Call a suburban Protestant Jesus to the group, then add the provocative Jesus of New Testament scholarship and the prophetic Jesus of black liberation theology. For good measure, drop a Muslim Jesus into the mix (he's an Islamic prophet, you know). The visiting off-worlders might glance at each other and mumble, “This is not the same specimen of Homo sapiens.”
But of course he is. There was only one historic Jesus. The problem is that Jesus models have never coincided, not even during his earthly ministry. The inherited biblical Jesuses are inconsistent to the point of contradiction. Mark's Jesus is too human, John's too divine. This confusion is one of many reasons why people seldom go to the Bible to get religious ideas; people are more likely to read the Bible with religious ideas already decided. Wearing the lenses of their embedded theologies, people look to the Scripture for validation and emotional support. Roman Catholics who read the Bible will not encounter the same Jesus as Mormons or Quakers. It could scarcely be otherwise.
Although common sense suggests human thought starts somewhere, the indisputable fact is that all ideas are shaped by what has happened to us in the past. Even the most objective scholar begins by putting on a lens that induces her to conclude, “Objective thinking works best here …” Human belief systems hardly function by pure logic based on total objectivity; in fact there is no vantage point from which we can look down upon life and arrive at an unbiased opinion. We approach all decisions with a set of preferences we did not specifically choose yet are operational nonetheless. To examine the nature of embedded beliefs, I need only remind myself that if complete impartiality were possible, everyone reading this book would root for the Philadelphia Phillies and prefer onion bagels to wheat toast, just like me.
Even while acknowledging to the panel of scholarly aliens that we are unable to divest ourselves completely of embedded assumptions about Jesus, we must also confess that the Man of Nazareth is irreplaceable in human consciousness.
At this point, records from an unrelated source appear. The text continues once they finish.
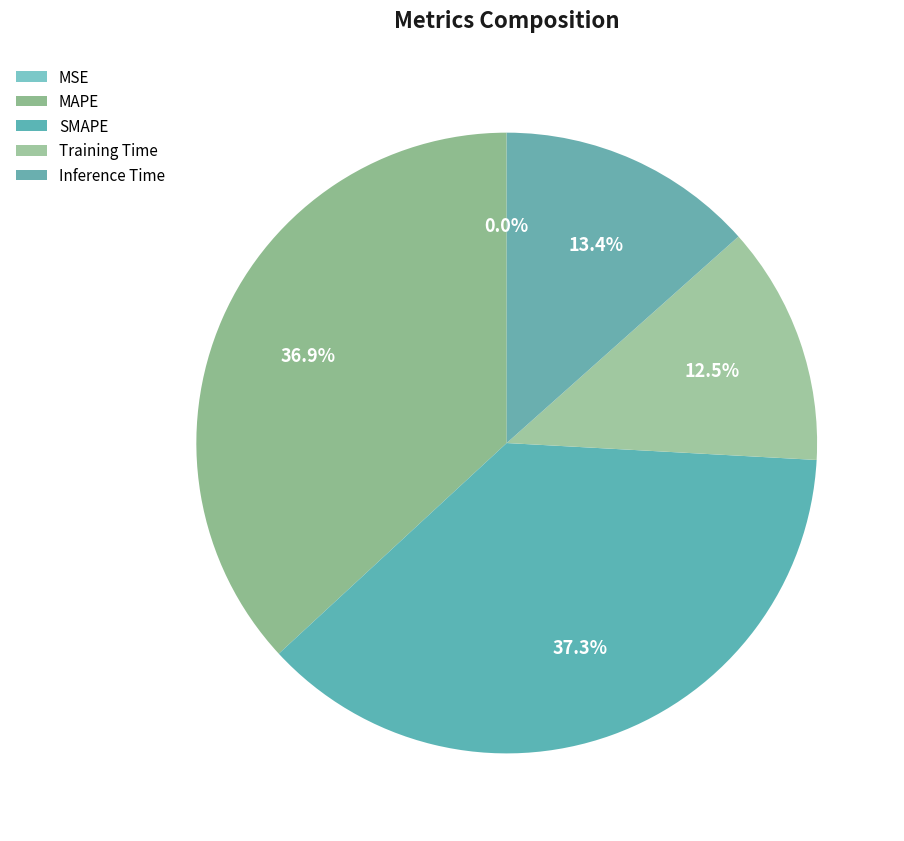

Between SMAPE and MSE, which is larger?

SMAPE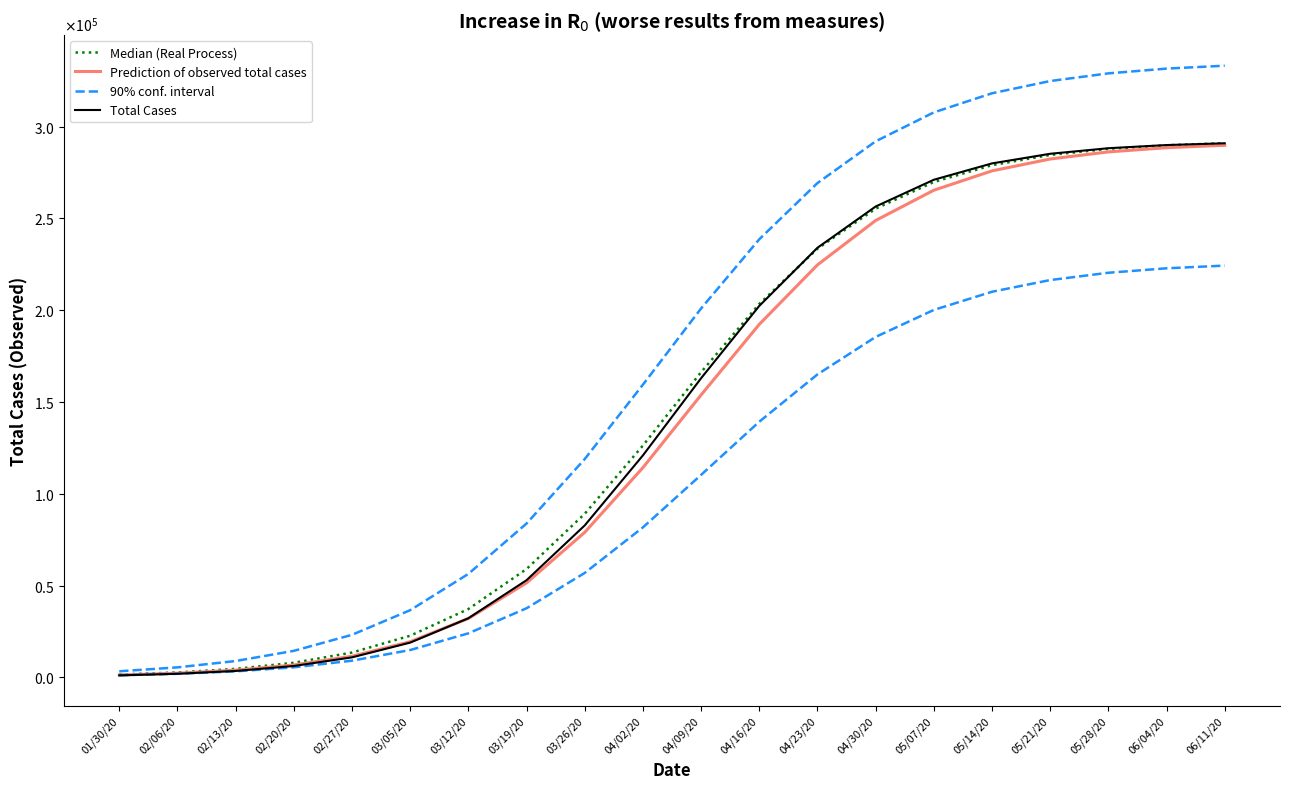

What is the label of the 9th point from the left?

03/26/20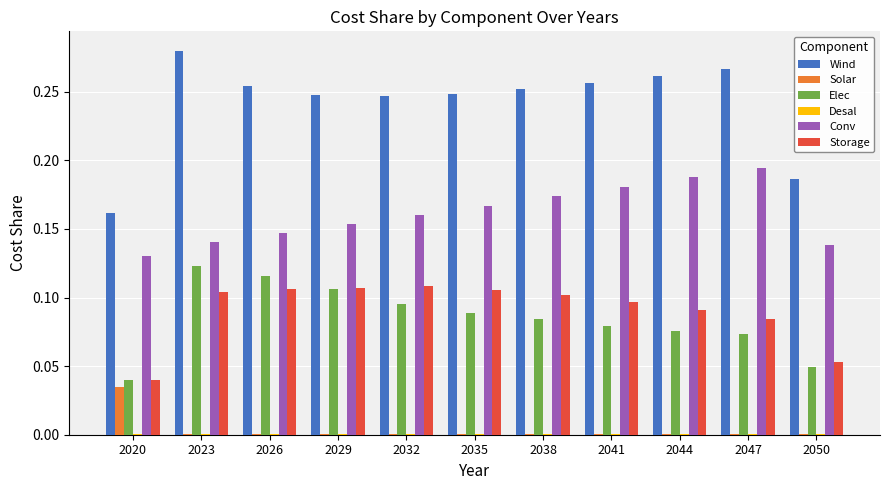

At which category does the chart reach its peak across all series?

2023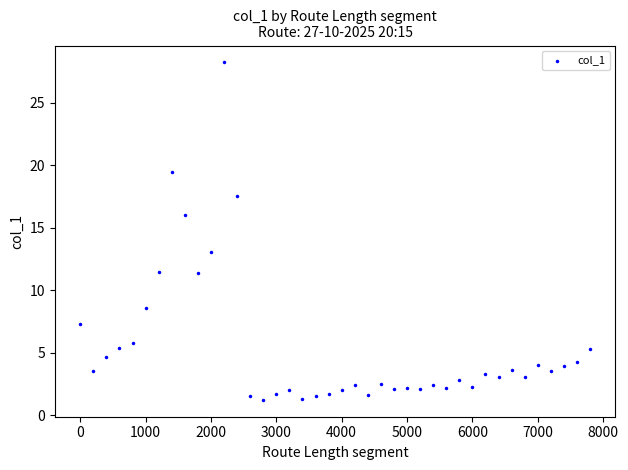

What is the range of X values (max minus min)?

7800.0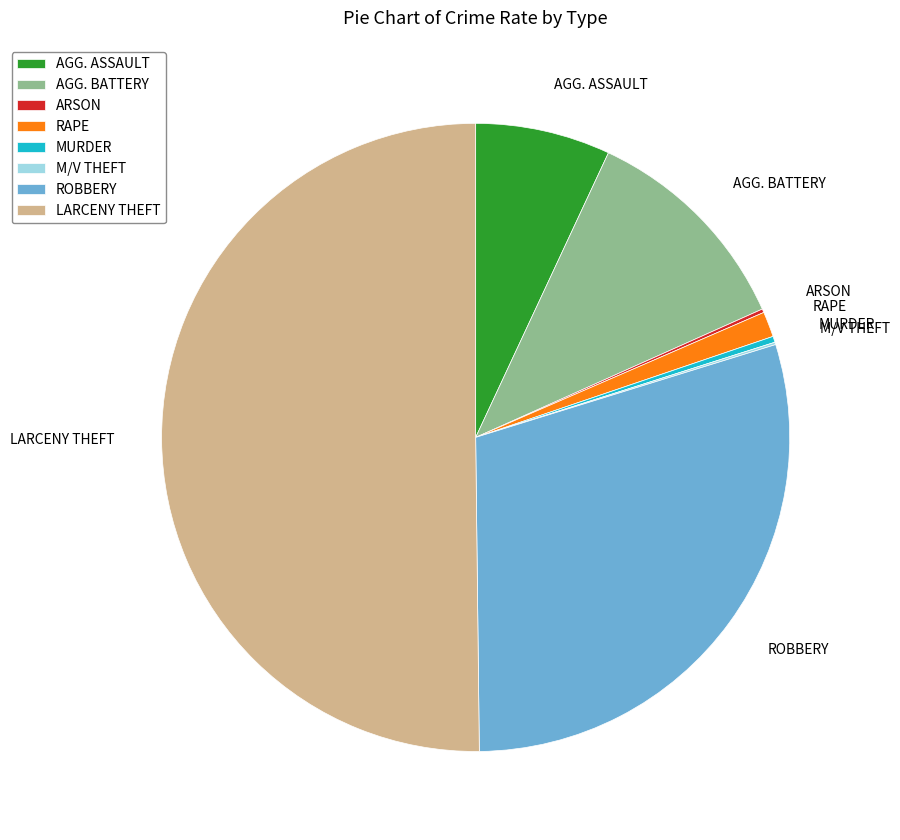

What is the ratio of the value at ROBBERY to the value at LARCENY THEFT?

0.6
Whether looking at 21st-century life in terms of science or spirituality, politics or philosophy, economics or ethics, mental health or matters of the heart, Jesus continues to play an essential role in the collective consciousness of Western civilization.
I loved your comments about how different groups look at Jesus, the Bible, etc. I didn't really understand my own beliefs until I had scrutinized religion from the vantage of both scholarship and mythology. I learned from Joseph Campbell's writings that virgin births and resurrecting heros are pretty much common denominators for defication. And from the Anchor Bible introduction to Genesis I learned that the two different stories of creation, the Elohinm and Jehovah traditions, are written side by side, which accounts for the many inconsistencies in the Old Testament. So I also think it very possible that the New Testament Gospels are a composite of historic characters that led to a new deification for the Piscean age. What interests me even more is what the new defication for the Aquarian age will be. That person (or those persons) may already be in the world today, and indeed, should be. According to the gospels Jesus will come again when the sign of the son of man is in the sky. Aquarius is the only sign in the zodiac that is a man (the waterbearer). Thanks for your attention.